O boletim que fala sobre invasão de domicílio por parte da polícia dá as seguintes instruções: "Policiais militares ou civis não têm direito de entrar em sua casa sem ter em mãos um mandado de busca emitido pelo juiz. Caso sua casa seja invadida, fique tranquilo; acompanhe e observe-os no interior de sua residência; anote a placa da viatura e, se possível, o nome dos policiais; faça um relatório com assinatura de duas testemunhas e entregue à Corregedoria da Polícia Civil".
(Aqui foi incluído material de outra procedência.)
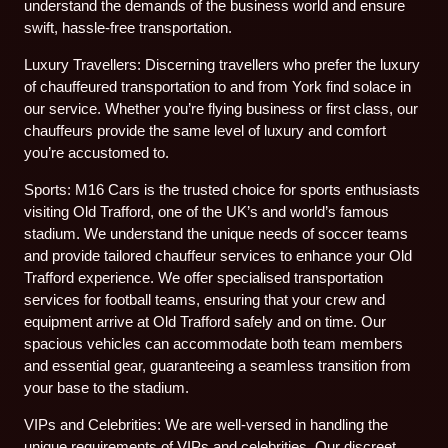
understand the demands of the business world and ensure
swift, hassle-free transportation.
Luxury Travellers: Discerning travellers who prefer the luxury
of chauffeured transportation to and from York find solace in
our service. Whether you’re flying business or first class, our
chauffeurs provide the same level of luxury and comfort
you’re accustomed to.
Sports: M16 Cars is the trusted choice for sports enthusiasts
visiting Old Trafford, one of the UK’s and world’s famous
stadium. We understand the unique needs of soccer teams
and provide tailored chauffeur services to enhance your Old
Trafford experience. We offer specialised transportation
services for football teams, ensuring that your crew and
equipment arrive at Old Trafford safely and on time. Our
spacious vehicles can accommodate both team members
and essential gear, guaranteeing a seamless transition from
your base to the stadium.
VIPs and Celebrities: We are well-versed in handling the
unique requirements of VIPs and celebrities. Our discreet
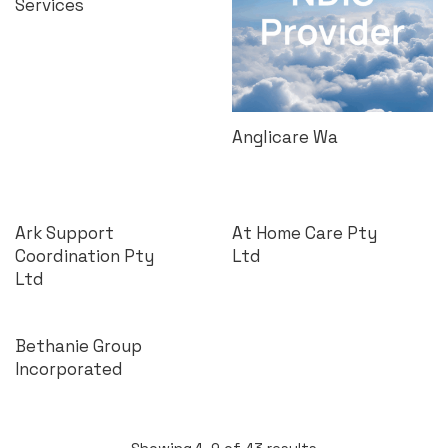
Services
Anglicare Wa
Ark Support
At Home Care Pty
Coordination Pty
Ltd
Ltd
Bethanie Group
Incorporated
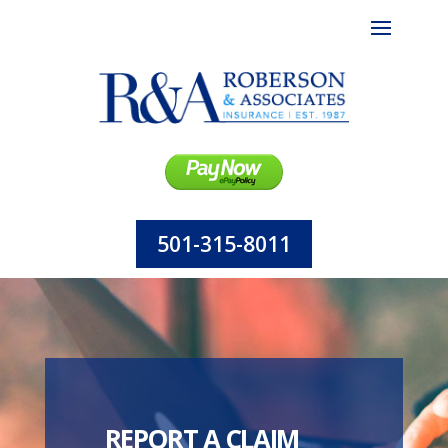
501-315-8011
REPORT A CLAIM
Apesar dos serviços prestados à comunidade, a Favela FM já foi fechada cinco vezes pela polícia desde 1981. Todo o seu equipamento foi apreendido quatro vezes e, em duas ocasiões, tudo foi destruído.
"Na maioria dos casos eles fechavam a rádio pela manhã e nós reabríamos à noite", diz Misael, que responde a quatro inquéritos por transmissão ilegal, artigo 4.117 do Código Penal.
Desde janeiro, quando o projeto de lei que regulamenta as rádios comunitárias foi aprovado no Senado, a Favela FM deixou de ser importunada pela polícia e passou a se considerar rádio comunitária, e não pirata.
Depois de ter seu registro negado em 1995, a estação entrou com um novo pedido de legalização em janeiro. Em 20 de fevereiro, o presidente Fernando Henrique Cardoso sancionou a lei que institui o Serviço de Radiodifusão Comunitária, mas a rádio ainda opera sem concessão.
A Favela FM ganhou duas vezes o Prêmio Dia Mundial sem Drogas, da Organização das Nações Unidas, por seu trabalho de prevenção ao tráfico.
Será ainda a única representante brasileira no Congresso Mundial de Rádios Comunitárias, que será realizado em Milão, na Itália, entre 23 e 30 de agosto próximo, organizado pela Amarc (Associação Mundial de Rádios Comunitárias).